The Gardens is going zero waste

Help us to reduce waste in the Gardens

The Auckland Botanic Gardens is becoming zero waste – and we are asking our visitors to help.

More than a million visitors come to the Gardens every year, strolling, picnicking, walking their dogs, eating at café Miko and enjoying the beauty of our plantings.

But the Gardens also produce waste, from plant clippings to lolly wrappers, fast food boxes to plastic potting bags. Plenty of waste, in fact. Some of it recyclable, compostable or reusable and a lot of it not.

Every month the Auckland region produces a volume of rubbish to fill a rugby field 10 stories high! About 1.6 million tonnes of waste goes to landfill every year – that averages about 20kg of waste per person each week. Reducing this is something Aucklanders have asked their Council to work on. In response, the Council has set a target of Auckland being a zero waste city by 2040.

Zero waste is a global idea, one that seeks to slowly eliminate waste from our daily lives through recycling, re-using and waste minimisation.

The Zero Waste International Alliance defines zero waste as “a goal that is ethical, economical, efficient and visionary, to guide people in changing their lifestyles and practices to emulate sustainable natural cycles, where all discarded materials are designed to become resources for others to use.”

Rubbish one.jpg
Some of the rubbish we are hoping to reduce in the Gardens.

In 2018, the Gardens decided to play our part and move towards zero waste. Our first step was to stop and think about waste in the Gardens, where it comes from, how much there is and how we can reduce it. We began auditing how much rubbish was collected in each of our bins. We looked at how we could reduce or reuse the waste we produce.

One of the questions we are asking ourselves is whether to aim, as Aucklanders have done in the Regional Park network, to remove all rubbish bins, leaving only recycling depots. Already a few of the least used rubbish bins have been removed from quieter parts of the Gardens and more will follow.

On busy weekends some rubbish bins will need to be emptied three times a day. A Gardens without bins would mean visitors would have to take their own waste home with them to recycle as much as possible using the Council’s curbside service.

We know the zero waste goal is not something we can achieve alone. We need our visitors to share in the aspiration.

All successful change starts with a conversation. So, if you’d like to share your thoughts please email:   botanic.gardens@aucklandcouncil.govt.nz


What are we doing to reduce our waste?

We compost 95% of our plant waste on site, the remaining 5% are noxious weeds and are sent offsite for safe processing.

Staff take home their own recycling – cans, plastics, and glass (paper is collected on site).

Suitable surplus material (plants, landscape material, rubber hosing etc) are donated to Kauri Kids Daycare for the children to play with and transform into active learning activities.

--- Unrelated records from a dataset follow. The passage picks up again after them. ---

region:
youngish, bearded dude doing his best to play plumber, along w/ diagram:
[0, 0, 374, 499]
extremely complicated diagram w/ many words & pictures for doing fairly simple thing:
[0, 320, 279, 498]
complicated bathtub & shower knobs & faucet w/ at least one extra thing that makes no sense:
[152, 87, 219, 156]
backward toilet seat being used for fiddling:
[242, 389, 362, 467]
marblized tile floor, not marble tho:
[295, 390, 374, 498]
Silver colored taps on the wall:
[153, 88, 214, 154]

The Botanic Gardens’ nursery grows 65,000 plants for the Auckland’s regional parks revegetation programme. Each of these seedlings pushes its growing roots into soil contained by the walls of a black polythene pot.  Re-using pots has become the norm and a recycling provider has been found to take those that cannot be re-used.

Whenever suitable the cut offs of certain plants (palms, bamboo) are taken to Auckland Zoo to feed the elephants.

Our staff have become passionate about zero waste. It is an idea that has taken root in the Gardens. Now, we try to avoid buying items that cannot be recycled or that are overpackaged, we reuse items as much as possible and when they cannot be reused, we recycle as much as is possible. These ideas have become part of our work culture and we are proud of the results we have achieved – though we know we have further to go.

As part of our on-site programme for schools our education team teaches students the joys of composting – ‘from garden waste to garden gold’. The kids learn about nutrient cycle and how nature deals with its own organic rubbish.